Из Моденского монастыря когда я приехал к преосвя­щенному митрополиту, то преосвященный Иннокентий гово­рит ему: «возьми его опять к себе». Я уже и кушанье опять подавал и келейная мои была чрез залу; и бывало преосвященный придет ко мне сам и говорит: «к за­утрени время». Келейник, который после меня поступил к преосвященному, не мог угодить ему (он после быль в Любиме, в Геннадиевом монастыре), потому что пре­освященный что скажет ему, а он горяч был, не снесет или вид ему какой покажет.

Преосвященный, как только начался 1801 год, начал говорить: «три, шесть, страшное, будет». Пред смертью своею в Новгороде также говорил: «о, это столетие-то страшное начинается».
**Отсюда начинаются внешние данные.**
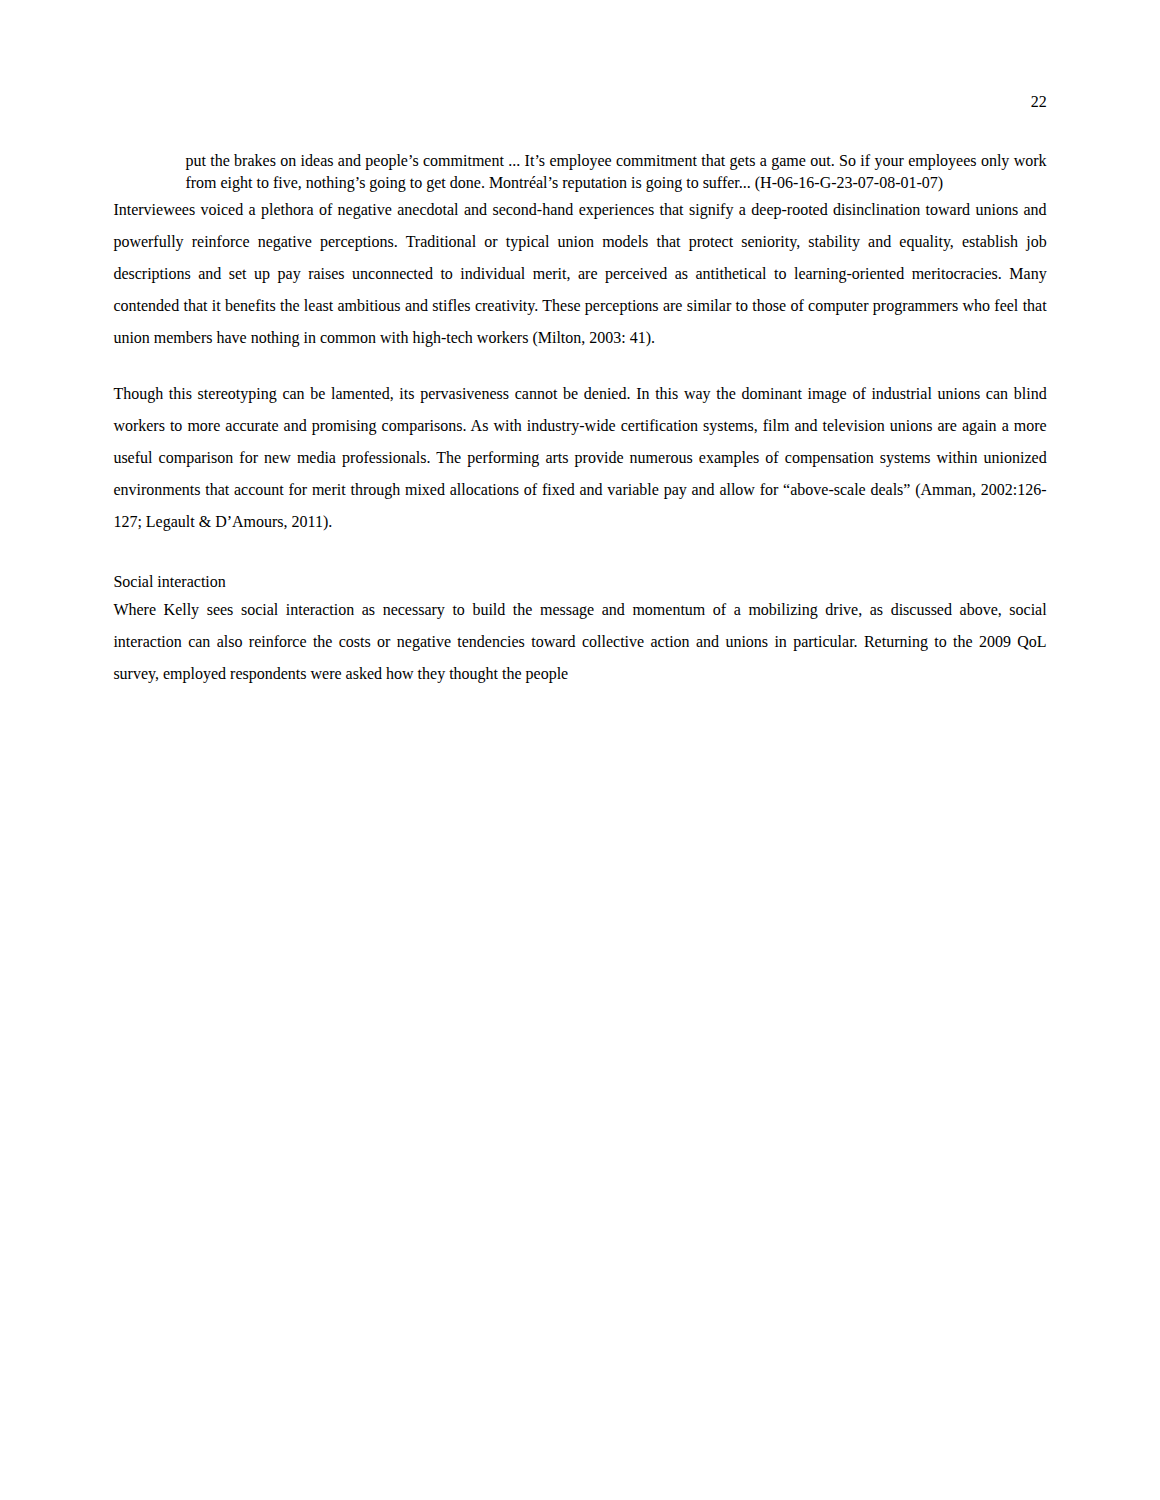22
put the brakes on ideas and people’s commitment ... It’s employee commitment that gets a game out. So if your employees only work from eight to five, nothing’s going to get done. Montréal’s reputation is going to suffer... (H-06-16-G-23-07-08-01-07)
Interviewees voiced a plethora of negative anecdotal and second-hand experiences that signify a deep-rooted disinclination toward unions and powerfully reinforce negative perceptions. Traditional or typical union models that protect seniority, stability and equality, establish job descriptions and set up pay raises unconnected to individual merit, are perceived as antithetical to learning-oriented meritocracies. Many contended that it benefits the least ambitious and stifles creativity. These perceptions are similar to those of computer programmers who feel that union members have nothing in common with high-tech workers (Milton, 2003: 41).
Though this stereotyping can be lamented, its pervasiveness cannot be denied. In this way the dominant image of industrial unions can blind workers to more accurate and promising comparisons. As with industry-wide certification systems, film and television unions are again a more useful comparison for new media professionals. The performing arts provide numerous examples of compensation systems within unionized environments that account for merit through mixed allocations of fixed and variable pay and allow for “above-scale deals” (Amman, 2002:126-127; Legault & D’Amours, 2011).
Social interaction
Where Kelly sees social interaction as necessary to build the message and momentum of a mobilizing drive, as discussed above, social interaction can also reinforce the costs or negative tendencies toward collective action and unions in particular. Returning to the 2009 QoL survey, employed respondents were asked how they thought the people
Умер он без меня; в это время послал меня с лаврою рассчитаться; умер сидя.

Секретный письма пред этим я все писал: он не доверял никому другому.

Я за неделю до кончины его был у него с о. Назарием; сидел с нами за столом, только уже мало кушал. За год предчувствовал свою кончину и, когда я был у него, говорил мне: «близка моя кончина». Приобщался пред смертью почти каждый день. Пред самою смертью послал за пресв. Антонием—был тогда викарным в Новгоро­де—и за другим кем-то из консистории; призвал их и говорит: «ведь у меня спрятанного ничего нет—не ищите».

Отставлен он был 24-го декабря 1800 года, а 1801 г., января 28-го, скончался, а император Павел на 12-е мар­та того же года скончался, только что 6-ть недель прошло по смерти митрополита.